Part 2-Character level language model - Dinosaurus land

创造一个字符级的语言模型，通过一堆恐龙名字进行训练，用来生成新的恐龙名字。

1
2
3

import numpy as np
from utils import *
import random

问题描述

数据集加载和预处理

data = open('dinos.txt', 'r').read()
data= data.lower()
chars = list(set(data))	# 去除重复元素
data_size, vocab_size = len(data), len(chars)
print('There are %d total characters and %d unique characters in your data.' % (data_size, vocab_size))

output：There are 19909 total characters and 27 unique characters in your data.

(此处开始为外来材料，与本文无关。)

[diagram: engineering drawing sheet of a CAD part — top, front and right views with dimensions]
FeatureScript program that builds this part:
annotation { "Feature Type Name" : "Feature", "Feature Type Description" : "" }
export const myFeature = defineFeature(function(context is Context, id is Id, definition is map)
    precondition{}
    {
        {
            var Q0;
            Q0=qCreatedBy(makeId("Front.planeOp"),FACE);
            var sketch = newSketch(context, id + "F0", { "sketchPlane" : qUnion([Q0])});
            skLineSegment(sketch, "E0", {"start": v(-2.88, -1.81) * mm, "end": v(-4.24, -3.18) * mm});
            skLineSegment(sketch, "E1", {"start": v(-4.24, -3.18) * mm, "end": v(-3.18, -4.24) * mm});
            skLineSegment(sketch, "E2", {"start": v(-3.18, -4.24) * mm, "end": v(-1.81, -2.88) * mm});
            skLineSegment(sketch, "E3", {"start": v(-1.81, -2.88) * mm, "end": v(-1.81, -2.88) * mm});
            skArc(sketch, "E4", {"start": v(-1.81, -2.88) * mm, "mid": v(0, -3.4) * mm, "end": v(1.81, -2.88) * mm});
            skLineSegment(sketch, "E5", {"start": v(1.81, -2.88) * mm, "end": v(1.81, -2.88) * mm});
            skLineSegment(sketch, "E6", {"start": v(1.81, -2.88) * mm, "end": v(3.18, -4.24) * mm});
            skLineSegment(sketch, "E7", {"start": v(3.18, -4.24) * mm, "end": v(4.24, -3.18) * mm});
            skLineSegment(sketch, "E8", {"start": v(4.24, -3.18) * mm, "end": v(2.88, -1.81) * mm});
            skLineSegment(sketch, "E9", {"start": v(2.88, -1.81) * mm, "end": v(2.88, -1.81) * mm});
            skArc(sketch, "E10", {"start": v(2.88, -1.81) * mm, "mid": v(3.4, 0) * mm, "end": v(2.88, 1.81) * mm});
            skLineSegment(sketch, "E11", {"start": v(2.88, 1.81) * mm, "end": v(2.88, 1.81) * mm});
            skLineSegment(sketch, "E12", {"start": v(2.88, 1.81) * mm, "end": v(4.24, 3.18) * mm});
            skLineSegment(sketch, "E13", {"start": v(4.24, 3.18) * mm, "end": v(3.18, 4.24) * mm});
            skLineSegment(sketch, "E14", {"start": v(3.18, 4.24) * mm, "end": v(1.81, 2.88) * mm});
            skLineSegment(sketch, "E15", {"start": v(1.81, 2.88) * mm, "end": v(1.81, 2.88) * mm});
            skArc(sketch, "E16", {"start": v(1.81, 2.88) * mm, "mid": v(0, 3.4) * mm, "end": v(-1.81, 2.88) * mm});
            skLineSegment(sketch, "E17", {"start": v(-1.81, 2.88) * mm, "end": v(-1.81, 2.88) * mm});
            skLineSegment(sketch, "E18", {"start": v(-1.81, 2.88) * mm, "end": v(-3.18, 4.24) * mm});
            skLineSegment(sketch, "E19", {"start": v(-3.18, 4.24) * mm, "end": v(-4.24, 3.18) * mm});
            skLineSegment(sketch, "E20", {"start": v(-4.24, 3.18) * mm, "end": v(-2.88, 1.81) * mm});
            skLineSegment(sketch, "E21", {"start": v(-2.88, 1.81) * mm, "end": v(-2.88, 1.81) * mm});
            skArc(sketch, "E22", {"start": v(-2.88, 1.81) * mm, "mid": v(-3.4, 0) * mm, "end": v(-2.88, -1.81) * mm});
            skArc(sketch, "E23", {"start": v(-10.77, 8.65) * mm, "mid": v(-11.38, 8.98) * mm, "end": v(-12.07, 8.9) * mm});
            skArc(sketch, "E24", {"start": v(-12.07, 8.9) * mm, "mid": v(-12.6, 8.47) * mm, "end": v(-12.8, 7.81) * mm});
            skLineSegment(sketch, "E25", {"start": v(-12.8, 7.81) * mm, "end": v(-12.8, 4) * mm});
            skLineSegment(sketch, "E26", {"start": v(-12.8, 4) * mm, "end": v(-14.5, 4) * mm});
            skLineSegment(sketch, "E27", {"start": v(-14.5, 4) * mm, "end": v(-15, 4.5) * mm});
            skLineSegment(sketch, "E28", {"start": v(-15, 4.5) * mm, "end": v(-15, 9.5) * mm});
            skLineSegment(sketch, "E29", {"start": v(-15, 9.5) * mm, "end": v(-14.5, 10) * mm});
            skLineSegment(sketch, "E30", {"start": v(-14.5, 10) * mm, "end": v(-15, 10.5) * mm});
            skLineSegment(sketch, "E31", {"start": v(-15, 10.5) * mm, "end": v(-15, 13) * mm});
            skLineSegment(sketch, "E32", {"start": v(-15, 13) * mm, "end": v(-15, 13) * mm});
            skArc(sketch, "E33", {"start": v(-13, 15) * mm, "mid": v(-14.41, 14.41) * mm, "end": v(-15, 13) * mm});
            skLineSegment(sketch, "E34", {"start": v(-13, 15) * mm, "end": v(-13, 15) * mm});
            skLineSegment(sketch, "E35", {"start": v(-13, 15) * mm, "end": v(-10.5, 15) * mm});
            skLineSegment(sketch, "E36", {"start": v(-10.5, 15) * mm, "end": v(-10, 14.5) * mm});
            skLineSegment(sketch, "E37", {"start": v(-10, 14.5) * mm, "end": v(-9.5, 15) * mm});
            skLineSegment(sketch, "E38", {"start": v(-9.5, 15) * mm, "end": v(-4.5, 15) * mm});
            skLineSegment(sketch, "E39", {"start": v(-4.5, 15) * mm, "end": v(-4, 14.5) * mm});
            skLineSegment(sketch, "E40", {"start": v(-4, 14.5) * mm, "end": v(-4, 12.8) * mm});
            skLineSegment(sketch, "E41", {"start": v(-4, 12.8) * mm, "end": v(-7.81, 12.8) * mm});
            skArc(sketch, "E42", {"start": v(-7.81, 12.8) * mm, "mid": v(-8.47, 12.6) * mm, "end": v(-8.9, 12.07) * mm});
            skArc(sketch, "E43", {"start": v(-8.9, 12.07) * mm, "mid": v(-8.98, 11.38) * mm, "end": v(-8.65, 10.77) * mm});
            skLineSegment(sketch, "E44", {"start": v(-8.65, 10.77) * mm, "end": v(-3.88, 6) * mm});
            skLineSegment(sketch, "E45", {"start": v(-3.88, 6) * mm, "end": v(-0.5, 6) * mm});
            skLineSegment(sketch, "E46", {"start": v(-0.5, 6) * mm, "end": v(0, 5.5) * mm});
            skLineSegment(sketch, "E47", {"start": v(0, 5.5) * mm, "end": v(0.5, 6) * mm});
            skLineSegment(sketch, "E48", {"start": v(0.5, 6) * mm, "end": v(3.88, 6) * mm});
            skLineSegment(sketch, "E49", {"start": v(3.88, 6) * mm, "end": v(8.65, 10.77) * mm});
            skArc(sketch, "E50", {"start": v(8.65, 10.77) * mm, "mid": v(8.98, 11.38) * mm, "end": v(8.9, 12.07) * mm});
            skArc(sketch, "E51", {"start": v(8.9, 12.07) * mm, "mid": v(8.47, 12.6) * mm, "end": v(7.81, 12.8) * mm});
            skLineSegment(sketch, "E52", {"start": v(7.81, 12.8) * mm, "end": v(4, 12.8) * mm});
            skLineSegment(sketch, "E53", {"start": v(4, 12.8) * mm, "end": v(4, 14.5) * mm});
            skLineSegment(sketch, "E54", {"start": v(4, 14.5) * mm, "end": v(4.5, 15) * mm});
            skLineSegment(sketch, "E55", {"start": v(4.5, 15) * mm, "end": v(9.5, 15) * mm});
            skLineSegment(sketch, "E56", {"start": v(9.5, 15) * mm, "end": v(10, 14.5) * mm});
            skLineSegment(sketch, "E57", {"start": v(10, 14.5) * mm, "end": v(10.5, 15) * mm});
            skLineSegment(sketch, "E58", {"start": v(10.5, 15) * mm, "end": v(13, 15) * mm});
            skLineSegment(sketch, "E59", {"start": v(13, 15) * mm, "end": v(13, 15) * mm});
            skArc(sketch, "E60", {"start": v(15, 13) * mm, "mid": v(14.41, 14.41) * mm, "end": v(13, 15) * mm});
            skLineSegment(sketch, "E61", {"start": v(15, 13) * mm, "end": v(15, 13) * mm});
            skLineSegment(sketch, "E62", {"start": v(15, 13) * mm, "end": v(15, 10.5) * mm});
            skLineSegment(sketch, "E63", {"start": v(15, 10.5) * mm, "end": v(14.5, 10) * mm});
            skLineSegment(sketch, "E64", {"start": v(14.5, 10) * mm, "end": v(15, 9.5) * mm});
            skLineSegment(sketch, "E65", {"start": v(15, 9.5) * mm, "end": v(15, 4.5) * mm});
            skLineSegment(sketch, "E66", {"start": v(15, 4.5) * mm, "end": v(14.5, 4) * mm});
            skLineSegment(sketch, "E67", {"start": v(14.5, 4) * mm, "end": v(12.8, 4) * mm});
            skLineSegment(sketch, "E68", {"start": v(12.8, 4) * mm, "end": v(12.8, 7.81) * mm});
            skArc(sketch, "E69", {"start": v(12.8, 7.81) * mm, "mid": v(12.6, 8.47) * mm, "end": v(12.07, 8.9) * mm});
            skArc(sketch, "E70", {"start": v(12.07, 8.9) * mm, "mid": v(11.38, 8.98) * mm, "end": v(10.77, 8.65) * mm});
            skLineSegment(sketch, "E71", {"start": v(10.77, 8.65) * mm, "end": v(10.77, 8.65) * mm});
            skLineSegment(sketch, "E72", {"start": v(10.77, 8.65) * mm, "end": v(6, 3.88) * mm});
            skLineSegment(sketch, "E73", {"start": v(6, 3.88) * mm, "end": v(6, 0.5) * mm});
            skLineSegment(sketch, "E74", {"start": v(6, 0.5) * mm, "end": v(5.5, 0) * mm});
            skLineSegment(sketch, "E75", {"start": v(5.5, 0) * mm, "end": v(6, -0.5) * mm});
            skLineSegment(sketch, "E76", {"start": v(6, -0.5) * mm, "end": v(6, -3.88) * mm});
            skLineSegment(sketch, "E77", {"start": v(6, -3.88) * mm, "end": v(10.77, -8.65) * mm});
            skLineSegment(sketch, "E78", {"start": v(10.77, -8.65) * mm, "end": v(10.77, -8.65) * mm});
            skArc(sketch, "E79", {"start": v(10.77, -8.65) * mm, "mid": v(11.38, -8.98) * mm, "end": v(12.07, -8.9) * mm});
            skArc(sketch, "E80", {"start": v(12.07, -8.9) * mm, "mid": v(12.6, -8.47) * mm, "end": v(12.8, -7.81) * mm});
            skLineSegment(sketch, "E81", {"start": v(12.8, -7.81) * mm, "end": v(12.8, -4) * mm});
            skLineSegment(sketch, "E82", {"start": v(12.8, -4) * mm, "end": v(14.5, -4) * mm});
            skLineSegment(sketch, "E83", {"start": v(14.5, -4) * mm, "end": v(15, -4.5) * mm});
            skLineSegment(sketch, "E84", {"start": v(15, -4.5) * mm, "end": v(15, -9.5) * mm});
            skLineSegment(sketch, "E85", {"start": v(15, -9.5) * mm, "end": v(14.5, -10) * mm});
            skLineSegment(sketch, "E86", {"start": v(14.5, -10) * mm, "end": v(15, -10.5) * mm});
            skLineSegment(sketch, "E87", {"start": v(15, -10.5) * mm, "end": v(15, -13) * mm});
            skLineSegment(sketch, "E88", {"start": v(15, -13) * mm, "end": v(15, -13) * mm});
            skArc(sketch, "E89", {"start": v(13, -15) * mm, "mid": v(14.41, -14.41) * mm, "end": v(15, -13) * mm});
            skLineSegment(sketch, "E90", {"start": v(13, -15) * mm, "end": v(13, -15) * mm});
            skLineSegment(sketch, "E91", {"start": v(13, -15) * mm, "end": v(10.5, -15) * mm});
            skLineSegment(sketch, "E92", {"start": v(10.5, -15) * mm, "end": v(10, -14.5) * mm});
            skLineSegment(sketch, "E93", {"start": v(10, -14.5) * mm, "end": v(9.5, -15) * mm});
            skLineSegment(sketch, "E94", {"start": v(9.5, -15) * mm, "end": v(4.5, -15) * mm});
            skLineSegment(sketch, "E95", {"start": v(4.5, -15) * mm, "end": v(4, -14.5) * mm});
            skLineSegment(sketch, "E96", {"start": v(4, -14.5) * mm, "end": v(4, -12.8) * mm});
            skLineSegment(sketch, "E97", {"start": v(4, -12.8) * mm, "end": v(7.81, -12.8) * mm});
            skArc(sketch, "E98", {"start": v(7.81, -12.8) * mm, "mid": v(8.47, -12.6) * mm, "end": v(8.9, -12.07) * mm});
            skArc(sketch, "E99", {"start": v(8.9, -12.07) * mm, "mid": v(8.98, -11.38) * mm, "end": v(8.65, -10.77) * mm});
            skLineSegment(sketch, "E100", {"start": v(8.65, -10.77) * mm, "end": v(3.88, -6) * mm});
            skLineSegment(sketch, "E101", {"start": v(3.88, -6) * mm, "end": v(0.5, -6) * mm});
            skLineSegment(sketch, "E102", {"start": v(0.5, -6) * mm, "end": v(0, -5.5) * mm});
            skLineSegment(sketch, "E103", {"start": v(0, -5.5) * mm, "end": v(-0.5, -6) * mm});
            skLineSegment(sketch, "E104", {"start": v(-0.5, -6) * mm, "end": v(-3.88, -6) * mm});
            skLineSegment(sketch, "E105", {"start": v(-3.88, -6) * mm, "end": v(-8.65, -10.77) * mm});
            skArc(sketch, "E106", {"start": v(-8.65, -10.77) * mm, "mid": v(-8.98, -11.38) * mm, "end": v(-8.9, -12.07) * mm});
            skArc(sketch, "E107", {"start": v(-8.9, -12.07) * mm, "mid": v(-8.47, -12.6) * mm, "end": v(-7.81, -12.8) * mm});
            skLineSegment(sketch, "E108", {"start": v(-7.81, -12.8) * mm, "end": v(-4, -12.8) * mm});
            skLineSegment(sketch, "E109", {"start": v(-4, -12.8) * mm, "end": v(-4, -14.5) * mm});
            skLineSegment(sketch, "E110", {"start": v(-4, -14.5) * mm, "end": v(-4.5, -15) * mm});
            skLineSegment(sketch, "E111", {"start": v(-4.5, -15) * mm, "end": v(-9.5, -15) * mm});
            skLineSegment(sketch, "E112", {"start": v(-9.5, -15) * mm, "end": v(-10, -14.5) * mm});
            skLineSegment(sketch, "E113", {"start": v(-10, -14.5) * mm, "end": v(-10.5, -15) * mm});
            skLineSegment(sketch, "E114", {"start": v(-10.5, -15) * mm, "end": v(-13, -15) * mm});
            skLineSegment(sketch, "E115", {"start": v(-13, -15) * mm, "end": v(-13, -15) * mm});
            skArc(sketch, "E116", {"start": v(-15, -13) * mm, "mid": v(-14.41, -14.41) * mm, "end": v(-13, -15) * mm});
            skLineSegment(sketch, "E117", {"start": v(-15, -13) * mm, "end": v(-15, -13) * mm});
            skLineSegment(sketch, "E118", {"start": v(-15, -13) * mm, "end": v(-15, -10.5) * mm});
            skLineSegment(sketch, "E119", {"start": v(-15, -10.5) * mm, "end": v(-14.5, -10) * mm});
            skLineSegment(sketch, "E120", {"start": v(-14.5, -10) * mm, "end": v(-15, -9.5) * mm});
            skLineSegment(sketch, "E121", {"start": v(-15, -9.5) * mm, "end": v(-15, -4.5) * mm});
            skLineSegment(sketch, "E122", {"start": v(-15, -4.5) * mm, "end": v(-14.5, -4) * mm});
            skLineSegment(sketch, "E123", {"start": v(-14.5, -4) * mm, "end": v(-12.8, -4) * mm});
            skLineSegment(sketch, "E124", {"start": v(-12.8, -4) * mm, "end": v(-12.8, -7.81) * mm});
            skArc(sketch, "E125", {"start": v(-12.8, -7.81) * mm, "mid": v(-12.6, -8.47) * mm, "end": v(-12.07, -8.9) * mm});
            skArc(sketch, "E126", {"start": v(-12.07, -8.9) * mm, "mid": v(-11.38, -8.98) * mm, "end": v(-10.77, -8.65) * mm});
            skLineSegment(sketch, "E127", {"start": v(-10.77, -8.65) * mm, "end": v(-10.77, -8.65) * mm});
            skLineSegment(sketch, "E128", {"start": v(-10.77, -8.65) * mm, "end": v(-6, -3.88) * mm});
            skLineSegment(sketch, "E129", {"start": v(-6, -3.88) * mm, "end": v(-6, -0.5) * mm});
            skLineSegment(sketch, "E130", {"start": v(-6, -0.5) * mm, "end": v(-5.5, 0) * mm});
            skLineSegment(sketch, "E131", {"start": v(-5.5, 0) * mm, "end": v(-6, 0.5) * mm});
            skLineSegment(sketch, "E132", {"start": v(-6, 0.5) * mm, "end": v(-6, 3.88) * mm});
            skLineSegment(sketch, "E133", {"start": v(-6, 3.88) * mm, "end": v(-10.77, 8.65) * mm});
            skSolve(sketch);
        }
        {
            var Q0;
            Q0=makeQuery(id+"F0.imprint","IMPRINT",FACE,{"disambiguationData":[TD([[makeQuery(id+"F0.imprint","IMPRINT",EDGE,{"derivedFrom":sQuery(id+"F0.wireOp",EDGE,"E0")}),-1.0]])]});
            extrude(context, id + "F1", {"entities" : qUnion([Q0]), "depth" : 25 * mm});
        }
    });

由于是字符级别的，所以一共有 26 个英文字母加上结束符 \n = 27 个字符，将这些字符一一对应存入字典中。

1
2
3

char_to_ix = { ch:i for i,ch in enumerate(sorted(chars)) } # sorted 进行排序
ix_to_char = { i:ch for i,ch in enumerate(sorted(chars)) }
print(ix_to_char)

output：{0: ‘\n’, 1: ‘a’, 2: ‘b’, 3: ‘c’, 4: ‘d’, 5: ‘e’, 6: ‘f’, 7: ‘g’, 8: ‘h’, 9: ‘i’, 10: ‘j’, 11: ‘k’, 12: ‘l’, 13: ‘m’, 14: ‘n’, 15: ‘o’, 16: ‘p’, 17: ‘q’, 18: ‘r’, 19: ‘s’, 20: ‘t’, 21: ‘u’, 22: ‘v’, 23: ‘w’, 24: ‘x’, 25: ‘y’, 26: ‘z’}

模型概况

初始化参数
优化循环
- 前向传播计算 loss
- 反向传播计算 loss 对每个参数的梯度
- 进行梯度剪枝 gradient clipping，防止梯度爆炸
- 更新参数
返回学习参数

建立模型组块

两个需要建立的：Gradient clipping 和采样 sampling

梯度剪枝 gradient clipping

反向传播得到梯度后，在更新参数之前，进行一步梯度剪枝的操作，用以确保不会发生梯度爆炸，也就是把梯度限制在某个区间内，比如 [-10,10]，大于 10 的梯度取 10，小于 -10 的梯度取 -10.

代码如下：

def clip(gradients, maxValue):
    '''
    Clips the gradients' values between minimum and maximum.
    
    Arguments:
    gradients -- a dictionary containing the gradients "dWaa", "dWax", "dWya", "db", "dby"
    maxValue -- everything above this number is set to this number, and everything less than -maxValue is set to -maxValue
    
    Returns: 
    gradients -- a dictionary with the clipped gradients.
    '''
    
    dWaa, dWax, dWya, db, dby = gradients['dWaa'], gradients['dWax'], gradients['dWya'], gradients['db'], gradients['dby']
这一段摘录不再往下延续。